- Data provided -
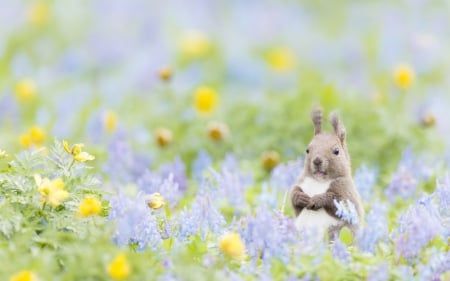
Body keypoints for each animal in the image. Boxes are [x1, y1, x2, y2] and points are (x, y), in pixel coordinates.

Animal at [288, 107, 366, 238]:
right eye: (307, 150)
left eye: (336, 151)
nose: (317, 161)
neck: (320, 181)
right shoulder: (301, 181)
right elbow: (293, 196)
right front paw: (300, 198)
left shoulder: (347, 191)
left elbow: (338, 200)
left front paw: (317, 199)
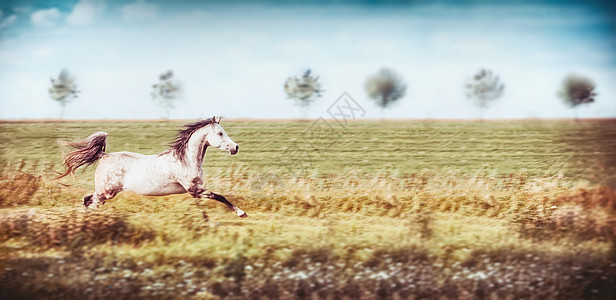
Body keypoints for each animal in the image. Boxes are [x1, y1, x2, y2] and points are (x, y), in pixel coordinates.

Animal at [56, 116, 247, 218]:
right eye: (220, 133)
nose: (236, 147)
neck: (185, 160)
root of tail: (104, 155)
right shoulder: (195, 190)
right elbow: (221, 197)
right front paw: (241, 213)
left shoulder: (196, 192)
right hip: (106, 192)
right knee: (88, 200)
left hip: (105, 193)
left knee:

* * *

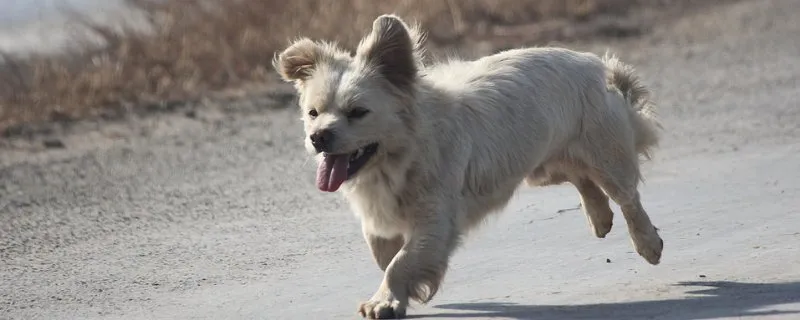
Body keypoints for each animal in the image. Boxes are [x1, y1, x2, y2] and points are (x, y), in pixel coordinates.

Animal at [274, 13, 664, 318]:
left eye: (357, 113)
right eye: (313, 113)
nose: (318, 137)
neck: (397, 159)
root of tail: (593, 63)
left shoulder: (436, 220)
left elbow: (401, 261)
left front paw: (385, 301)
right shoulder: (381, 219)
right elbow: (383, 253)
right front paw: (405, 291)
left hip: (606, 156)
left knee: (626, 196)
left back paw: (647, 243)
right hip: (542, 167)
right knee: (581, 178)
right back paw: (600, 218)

- Exercise details -
Scan the records above and report every line with the string "knee".

- Worked solution -
right knee: (88, 200)
left knee:
left knee: (626, 196)
right knee: (581, 178)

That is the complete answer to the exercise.